Aikman probably knew then that it was over, though he wasn't quite ready to call it a career. He shopped around recently, as you know. That's when it all came undone a little bit, when he realized there was less of a market out there for a battered 34-year-old signal caller than he initially expected. It was difficult watching him go through that process, watching him get shunned or turned away by several would-be suitors--his only option a seat in some broadcast booth.

That's where he'll be next season, talking about a game instead of influencing it. Expect an official announcement soon, he says. Did it for his daughter Rachel, for his wife, Rhonda, and for the child they're expecting, he says.

What Aikman doesn't have to say is how tough this is for him. And for everyone else.

"I believe Troy has made our lives better and more meaningful," says Jerry Jones, seated to the right of a man who just a few years earlier was considered the franchise. "It's hard to put into words what a man who has won three Super Bowls means to us, whether you're a player or a journalist or a fan. He restored our faith that athletes can be heroes."

Even if you hated Troy Aikman, even if he caused you as much pain as he affected joy in the hearts of Pokes fans, you understood his greatness and respected his grit. You associated him with the Cowboys, with football, with loyalty, and so it stood to reason that his retirement would come on the heels of another Super Bowl victory, not a 5-11 blemish and a slew of injuries.
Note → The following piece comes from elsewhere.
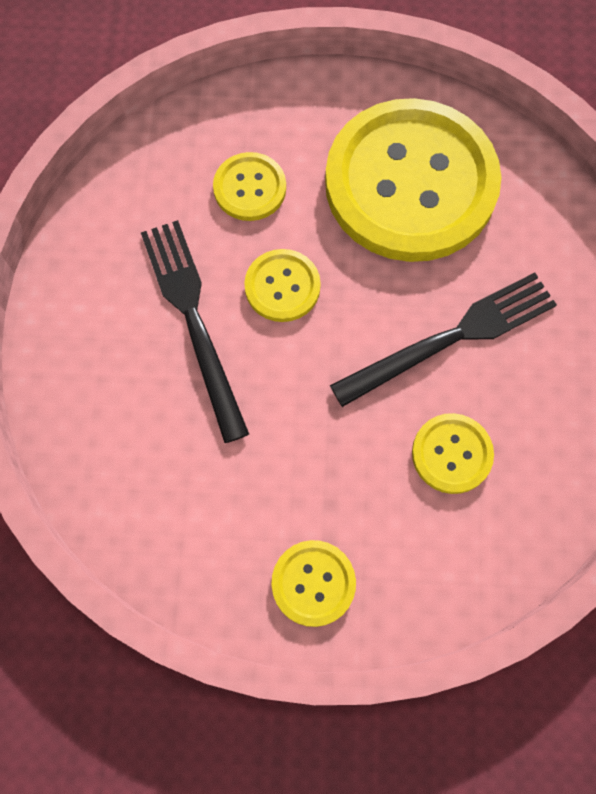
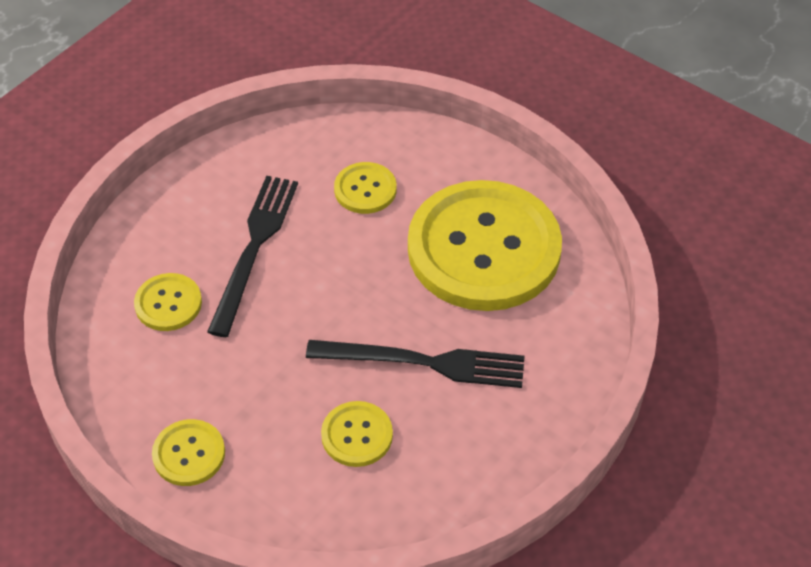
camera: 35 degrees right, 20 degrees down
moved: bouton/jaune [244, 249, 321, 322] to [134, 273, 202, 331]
There's no closure this way. There can't be for anyone, least of all you. Aikman was yours, as distinctly Dallas as Reunion Tower, and you were proud of him.

It's not right. The hero didn't get his final day, and he never will. To a certain extent, neither will you. All you get is this hollow feeling spawned from an idea of what should have been and a hatred for a reality that doesn't measure up.

When Jones and the brain trust unceremoniously kicked Aikman to the curb a month ago, Emmitt struggled to understand. "I would have written a happy ending," he said then. "You know, most stories about Cowboys have happy endings."

Most. That's the shame of a day like this.